प्राथमिक शिक्षा के दौर में अपने जीवन की जब पहली परीक्षा देकर मेरा बेटा कुछ चिन्तित सा घर लौटा तो मैंने पूछ ही लिया था कि क्या बात है ऐसी । उत्तर था, अच्छा नहीं हुआ। वह और आगे कुछ बताता, उससे पहले ही मैंने पूछा कि तुम्हारी कक्षा में और कितने साथी हैं। उत्तर था - चालीस । तब तो किसी-न-किसी को चालीसवां नम्बर पर भी आना पड़ेगा। वह तुम भी हो सकते हो। मुझे इससे कोई परेशानी नही होगी और तुम्हें भी नहीं होनी चाहिए। यह जो नम्बर गेम चल पड़ा है, इसका कोई अन्त नहीं है। कृष्ण कुमारजी ने बहुत पहले एक सुन्दर लेख लिखा था, शायद आज से कोई छह बरस पहले। शीर्षक था 'जीरो सम गेम'। इस खेल में किसी को कोई लाभ नहीं हो रहा, लेकिन हमारी एक-दो पीढ़ियों को तो इसमें झोंक ही दिया गया है।

घर का कचरा तो कभी-कभी दरी के नीचे भी डाल कर छिपा दिया जाता है। पर समाज में यदि यह भावना बढ़ती गयी कि 90 प्रतिशत से नीचे का कोई अर्थ नहीं तो हर वर्ष हमारी शिक्षण संस्थाओं से निकले इतने सारे, असफल बता दिए गए छात्र, कहां जाएंगे? कितनी बडी दरी चाहिए 90 प्रतिशत से कम वाले इस नए कचरे को छिपाने के लिए? मीटरों नहीं, किलोमीटरों लम्बी-चौड़ी दरी । लगभग पूरा देश ढक जाए इतनी बडी दरी बनानी पडेगी । फिर दरी के नीचे वाले भला कब तक शांत बैठेंगे? दरी में ये जगह-जगह छेद करेंगे, उसे फाड़ कर ऊपर झांकेंगें।

 

5. Translate the following 15 sentences into Hindi: (15 Marks)

(1) Question of the validity of sanction has not been pursued at the time of Pendency of the trial.
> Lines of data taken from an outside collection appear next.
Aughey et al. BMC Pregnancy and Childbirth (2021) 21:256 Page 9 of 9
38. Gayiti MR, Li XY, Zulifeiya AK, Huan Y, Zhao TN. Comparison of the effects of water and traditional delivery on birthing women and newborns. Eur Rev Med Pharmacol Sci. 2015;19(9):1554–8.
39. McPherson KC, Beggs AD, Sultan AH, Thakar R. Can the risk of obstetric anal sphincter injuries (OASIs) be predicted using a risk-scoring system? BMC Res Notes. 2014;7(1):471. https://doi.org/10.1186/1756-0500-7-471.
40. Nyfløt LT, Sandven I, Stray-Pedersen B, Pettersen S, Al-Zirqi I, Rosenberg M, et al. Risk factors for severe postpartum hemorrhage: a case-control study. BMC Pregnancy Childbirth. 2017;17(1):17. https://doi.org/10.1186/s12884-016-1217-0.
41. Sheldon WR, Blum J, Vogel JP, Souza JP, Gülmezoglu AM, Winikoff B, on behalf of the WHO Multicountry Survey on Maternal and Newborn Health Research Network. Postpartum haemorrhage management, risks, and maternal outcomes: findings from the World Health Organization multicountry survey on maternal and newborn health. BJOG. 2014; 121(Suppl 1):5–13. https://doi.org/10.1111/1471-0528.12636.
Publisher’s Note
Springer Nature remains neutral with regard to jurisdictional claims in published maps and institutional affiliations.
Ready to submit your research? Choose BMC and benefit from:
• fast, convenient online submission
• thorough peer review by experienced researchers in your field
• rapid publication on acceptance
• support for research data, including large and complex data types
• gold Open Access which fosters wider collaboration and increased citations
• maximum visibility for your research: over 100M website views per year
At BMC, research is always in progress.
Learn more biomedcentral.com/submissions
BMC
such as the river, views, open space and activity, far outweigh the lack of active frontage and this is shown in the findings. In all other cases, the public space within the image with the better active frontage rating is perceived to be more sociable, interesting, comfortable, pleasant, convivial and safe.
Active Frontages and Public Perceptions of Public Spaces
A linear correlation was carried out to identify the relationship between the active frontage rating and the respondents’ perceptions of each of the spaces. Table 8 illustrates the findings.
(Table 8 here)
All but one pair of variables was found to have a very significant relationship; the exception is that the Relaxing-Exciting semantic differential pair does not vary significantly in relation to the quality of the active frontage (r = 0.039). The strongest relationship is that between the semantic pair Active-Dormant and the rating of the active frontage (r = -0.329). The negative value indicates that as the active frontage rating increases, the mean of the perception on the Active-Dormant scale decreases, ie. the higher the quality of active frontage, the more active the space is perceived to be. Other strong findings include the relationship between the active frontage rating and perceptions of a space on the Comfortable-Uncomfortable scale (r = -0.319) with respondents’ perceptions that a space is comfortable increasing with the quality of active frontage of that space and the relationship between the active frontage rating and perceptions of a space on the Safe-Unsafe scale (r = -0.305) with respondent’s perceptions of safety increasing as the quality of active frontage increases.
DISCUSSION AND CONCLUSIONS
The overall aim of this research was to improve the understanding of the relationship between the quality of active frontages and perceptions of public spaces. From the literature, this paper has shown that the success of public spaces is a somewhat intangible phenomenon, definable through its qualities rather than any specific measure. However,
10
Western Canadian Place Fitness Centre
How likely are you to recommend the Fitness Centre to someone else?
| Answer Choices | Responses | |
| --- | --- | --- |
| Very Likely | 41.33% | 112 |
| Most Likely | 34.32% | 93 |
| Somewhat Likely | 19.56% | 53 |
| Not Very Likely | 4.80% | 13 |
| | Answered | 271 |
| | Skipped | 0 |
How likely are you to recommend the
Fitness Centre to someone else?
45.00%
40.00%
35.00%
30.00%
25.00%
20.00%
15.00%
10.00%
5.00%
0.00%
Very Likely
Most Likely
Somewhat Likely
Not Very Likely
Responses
(2) Freedom of . speech, expression and press lies at the root of all democratic organization.

(3) National Anthem is regarded as honour and symbol of sovereignty of India.

(4) Not only initial impossibility renders an agreement void but subsequent impossibility also renders a contract void.

(5) The parties may submit all documents alongwith their statements they consider to be relevant.

(6) Judges in modem democratic states always function without fear and any hope of favour.

(7) The blood stained cloths and knife produced in the case be destroyed after the period of appeal.

(8) The seized notes were not properly sealed.

(9) Every original order passed by a Revenue Officer in any proceedings shall contain a concise statement of the case.

(10) The boy who had punished for stealing a book twenty years back, today he has been sentenced to capital punishment.

(11) On hearing of the sever sentence passed by the magistrate, the accused began to cry loudly and bitterly.

(12) Nevertheless, it is true that male orchestral players are in an overwhelming majority.

(13) Innumerable people have died due to food poisoning and consumption of spurious liquor.

(14) There is a dire need of economic reforms to improve the stagnating economic condition of the country.

(15) The mediator shall be guided by principles of fairness and Justice.